Assigned task. Please transcribe exactly, and only, the lines of the data below between the line holding "[455,153,526,174] applied ->" and the line holding "[396,195,431,210] peopl ->", inclusive.

======== Data for processing

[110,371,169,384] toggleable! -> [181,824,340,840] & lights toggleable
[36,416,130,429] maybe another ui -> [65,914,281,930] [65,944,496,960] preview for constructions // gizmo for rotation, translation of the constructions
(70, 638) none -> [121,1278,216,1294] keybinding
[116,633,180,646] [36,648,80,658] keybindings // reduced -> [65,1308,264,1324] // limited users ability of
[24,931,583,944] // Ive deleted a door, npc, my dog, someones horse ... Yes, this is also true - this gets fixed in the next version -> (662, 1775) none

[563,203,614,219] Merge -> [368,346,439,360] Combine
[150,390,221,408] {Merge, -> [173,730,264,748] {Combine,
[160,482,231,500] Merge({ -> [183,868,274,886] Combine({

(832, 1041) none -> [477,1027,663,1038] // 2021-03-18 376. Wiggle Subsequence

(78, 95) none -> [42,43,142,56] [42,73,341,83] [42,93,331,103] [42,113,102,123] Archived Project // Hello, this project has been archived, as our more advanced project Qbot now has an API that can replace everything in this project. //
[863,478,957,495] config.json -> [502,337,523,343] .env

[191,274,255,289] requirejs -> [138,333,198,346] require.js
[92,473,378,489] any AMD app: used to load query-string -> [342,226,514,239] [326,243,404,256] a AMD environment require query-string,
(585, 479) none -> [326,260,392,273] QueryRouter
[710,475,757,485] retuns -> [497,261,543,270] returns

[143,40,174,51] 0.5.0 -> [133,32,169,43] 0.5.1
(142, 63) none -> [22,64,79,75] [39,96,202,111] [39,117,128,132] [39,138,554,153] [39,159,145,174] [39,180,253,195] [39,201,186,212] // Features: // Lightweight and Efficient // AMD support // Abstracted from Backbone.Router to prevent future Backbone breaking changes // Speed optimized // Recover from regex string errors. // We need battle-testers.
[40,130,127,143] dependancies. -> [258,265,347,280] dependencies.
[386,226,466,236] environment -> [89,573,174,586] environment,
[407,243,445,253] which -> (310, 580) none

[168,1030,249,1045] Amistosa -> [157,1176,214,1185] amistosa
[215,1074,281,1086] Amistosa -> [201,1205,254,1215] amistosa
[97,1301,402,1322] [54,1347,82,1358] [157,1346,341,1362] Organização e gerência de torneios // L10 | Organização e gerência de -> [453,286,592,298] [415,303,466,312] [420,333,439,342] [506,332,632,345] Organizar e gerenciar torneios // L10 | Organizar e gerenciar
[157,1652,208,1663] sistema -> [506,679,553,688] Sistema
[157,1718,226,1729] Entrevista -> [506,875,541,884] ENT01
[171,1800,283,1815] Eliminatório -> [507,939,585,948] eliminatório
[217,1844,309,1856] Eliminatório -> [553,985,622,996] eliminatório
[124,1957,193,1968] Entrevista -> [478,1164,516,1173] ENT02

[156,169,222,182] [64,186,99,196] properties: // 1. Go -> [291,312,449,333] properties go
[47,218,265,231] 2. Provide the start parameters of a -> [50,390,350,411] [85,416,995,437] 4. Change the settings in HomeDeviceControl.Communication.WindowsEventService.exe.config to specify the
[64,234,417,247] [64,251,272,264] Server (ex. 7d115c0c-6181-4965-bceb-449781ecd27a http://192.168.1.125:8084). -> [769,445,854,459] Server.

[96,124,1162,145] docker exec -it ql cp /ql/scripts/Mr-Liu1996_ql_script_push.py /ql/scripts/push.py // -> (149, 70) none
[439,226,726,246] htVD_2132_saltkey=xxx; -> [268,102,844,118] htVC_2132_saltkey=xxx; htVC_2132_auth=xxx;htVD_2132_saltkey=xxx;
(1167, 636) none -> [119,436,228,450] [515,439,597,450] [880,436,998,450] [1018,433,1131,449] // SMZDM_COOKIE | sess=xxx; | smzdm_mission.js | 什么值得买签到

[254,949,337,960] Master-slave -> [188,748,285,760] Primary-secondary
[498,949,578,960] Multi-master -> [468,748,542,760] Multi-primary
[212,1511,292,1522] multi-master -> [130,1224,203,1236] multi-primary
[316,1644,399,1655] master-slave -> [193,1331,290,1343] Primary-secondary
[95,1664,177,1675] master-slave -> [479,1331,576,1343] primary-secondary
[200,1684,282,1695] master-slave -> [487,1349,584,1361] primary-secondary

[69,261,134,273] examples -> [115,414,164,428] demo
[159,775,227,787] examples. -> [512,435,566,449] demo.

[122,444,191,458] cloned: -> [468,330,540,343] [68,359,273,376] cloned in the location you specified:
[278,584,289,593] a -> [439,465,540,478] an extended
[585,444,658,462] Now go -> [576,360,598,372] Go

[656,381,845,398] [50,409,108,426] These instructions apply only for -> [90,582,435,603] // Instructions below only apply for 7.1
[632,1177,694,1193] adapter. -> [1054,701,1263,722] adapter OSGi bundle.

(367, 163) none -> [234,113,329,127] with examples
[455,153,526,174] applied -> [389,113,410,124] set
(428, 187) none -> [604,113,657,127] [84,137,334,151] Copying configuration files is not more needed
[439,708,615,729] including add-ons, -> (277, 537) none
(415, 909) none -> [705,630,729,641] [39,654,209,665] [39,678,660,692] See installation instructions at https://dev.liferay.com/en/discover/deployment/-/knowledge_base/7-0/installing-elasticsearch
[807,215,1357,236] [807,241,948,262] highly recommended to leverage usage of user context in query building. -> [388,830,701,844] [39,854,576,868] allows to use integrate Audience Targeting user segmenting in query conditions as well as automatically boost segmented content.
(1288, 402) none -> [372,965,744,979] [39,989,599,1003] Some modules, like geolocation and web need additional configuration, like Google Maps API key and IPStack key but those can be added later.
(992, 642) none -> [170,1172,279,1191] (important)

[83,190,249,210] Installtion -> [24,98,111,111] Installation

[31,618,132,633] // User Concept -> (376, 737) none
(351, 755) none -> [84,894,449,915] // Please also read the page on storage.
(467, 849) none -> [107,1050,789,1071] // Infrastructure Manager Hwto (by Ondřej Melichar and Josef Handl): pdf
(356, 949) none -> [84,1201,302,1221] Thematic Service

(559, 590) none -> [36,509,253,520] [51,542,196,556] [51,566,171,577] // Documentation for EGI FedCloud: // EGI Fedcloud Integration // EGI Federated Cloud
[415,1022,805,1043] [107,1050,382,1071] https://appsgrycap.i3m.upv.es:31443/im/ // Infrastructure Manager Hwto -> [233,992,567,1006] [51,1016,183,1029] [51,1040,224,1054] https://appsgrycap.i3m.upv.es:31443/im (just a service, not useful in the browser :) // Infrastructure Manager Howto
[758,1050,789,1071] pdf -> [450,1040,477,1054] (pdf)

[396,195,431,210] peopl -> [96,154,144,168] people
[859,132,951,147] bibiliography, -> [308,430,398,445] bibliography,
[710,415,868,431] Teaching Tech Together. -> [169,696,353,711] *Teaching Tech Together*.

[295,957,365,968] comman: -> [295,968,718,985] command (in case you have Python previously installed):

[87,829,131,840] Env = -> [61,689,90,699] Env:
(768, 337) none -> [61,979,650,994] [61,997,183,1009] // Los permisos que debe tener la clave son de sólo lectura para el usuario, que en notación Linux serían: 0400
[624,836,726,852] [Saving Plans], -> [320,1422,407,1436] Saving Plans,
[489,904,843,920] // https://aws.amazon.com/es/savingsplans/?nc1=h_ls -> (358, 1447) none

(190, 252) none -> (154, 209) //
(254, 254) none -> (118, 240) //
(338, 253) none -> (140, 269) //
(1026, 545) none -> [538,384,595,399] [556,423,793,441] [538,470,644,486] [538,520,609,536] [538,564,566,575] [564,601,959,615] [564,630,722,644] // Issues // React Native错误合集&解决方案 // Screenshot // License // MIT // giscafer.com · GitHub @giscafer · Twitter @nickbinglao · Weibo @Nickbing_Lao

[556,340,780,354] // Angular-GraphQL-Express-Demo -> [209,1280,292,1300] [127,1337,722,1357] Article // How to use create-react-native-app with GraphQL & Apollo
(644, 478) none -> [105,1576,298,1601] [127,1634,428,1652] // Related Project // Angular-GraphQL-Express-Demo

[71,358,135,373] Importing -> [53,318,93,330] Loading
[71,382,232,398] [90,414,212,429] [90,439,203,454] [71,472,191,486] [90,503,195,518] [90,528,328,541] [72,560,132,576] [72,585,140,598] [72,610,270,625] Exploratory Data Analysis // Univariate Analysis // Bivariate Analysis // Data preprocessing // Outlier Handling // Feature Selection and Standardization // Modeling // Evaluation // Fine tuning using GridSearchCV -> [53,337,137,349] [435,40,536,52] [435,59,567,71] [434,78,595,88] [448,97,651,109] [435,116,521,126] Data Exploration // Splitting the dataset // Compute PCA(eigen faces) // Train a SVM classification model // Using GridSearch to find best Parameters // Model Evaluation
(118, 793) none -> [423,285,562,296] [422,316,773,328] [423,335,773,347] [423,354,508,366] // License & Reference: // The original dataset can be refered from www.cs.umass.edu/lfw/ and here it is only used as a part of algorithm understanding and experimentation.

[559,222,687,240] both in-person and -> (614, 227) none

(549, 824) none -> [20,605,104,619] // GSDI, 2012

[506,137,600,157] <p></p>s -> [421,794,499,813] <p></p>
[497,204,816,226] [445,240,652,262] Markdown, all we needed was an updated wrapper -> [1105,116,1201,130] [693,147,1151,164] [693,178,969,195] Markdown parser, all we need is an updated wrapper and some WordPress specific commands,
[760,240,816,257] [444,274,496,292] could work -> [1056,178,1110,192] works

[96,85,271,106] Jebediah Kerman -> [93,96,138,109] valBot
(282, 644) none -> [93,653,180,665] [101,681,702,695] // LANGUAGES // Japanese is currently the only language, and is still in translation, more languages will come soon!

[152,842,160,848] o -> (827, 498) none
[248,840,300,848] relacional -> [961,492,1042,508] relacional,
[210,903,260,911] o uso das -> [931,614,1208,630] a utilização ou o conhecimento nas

================

Task result.
[455,153,526,174] applied -> [389,113,410,124] set
(428, 187) none -> [604,113,657,127] [84,137,334,151] Copying configuration files is not more needed
[439,708,615,729] including add-ons, -> (277, 537) none
(415, 909) none -> [705,630,729,641] [39,654,209,665] [39,678,660,692] See installation instructions at https://dev.liferay.com/en/discover/deployment/-/knowledge_base/7-0/installing-elasticsearch
[807,215,1357,236] [807,241,948,262] highly recommended to leverage usage of user context in query building. -> [388,830,701,844] [39,854,576,868] allows to use integrate Audience Targeting user segmenting in query conditions as well as automatically boost segmented content.
(1288, 402) none -> [372,965,744,979] [39,989,599,1003] Some modules, like geolocation and web need additional configuration, like Google Maps API key and IPStack key but those can be added later.
(992, 642) none -> [170,1172,279,1191] (important)

[83,190,249,210] Installtion -> [24,98,111,111] Installation

[31,618,132,633] // User Concept -> (376, 737) none
(351, 755) none -> [84,894,449,915] // Please also read the page on storage.
(467, 849) none -> [107,1050,789,1071] // Infrastructure Manager Hwto (by Ondřej Melichar and Josef Handl): pdf
(356, 949) none -> [84,1201,302,1221] Thematic Service

(559, 590) none -> [36,509,253,520] [51,542,196,556] [51,566,171,577] // Documentation for EGI FedCloud: // EGI Fedcloud Integration // EGI Federated Cloud
[415,1022,805,1043] [107,1050,382,1071] https://appsgrycap.i3m.upv.es:31443/im/ // Infrastructure Manager Hwto -> [233,992,567,1006] [51,1016,183,1029] [51,1040,224,1054] https://appsgrycap.i3m.upv.es:31443/im (just a service, not useful in the browser :) // Infrastructure Manager Howto
[758,1050,789,1071] pdf -> [450,1040,477,1054] (pdf)

[396,195,431,210] peopl -> [96,154,144,168] people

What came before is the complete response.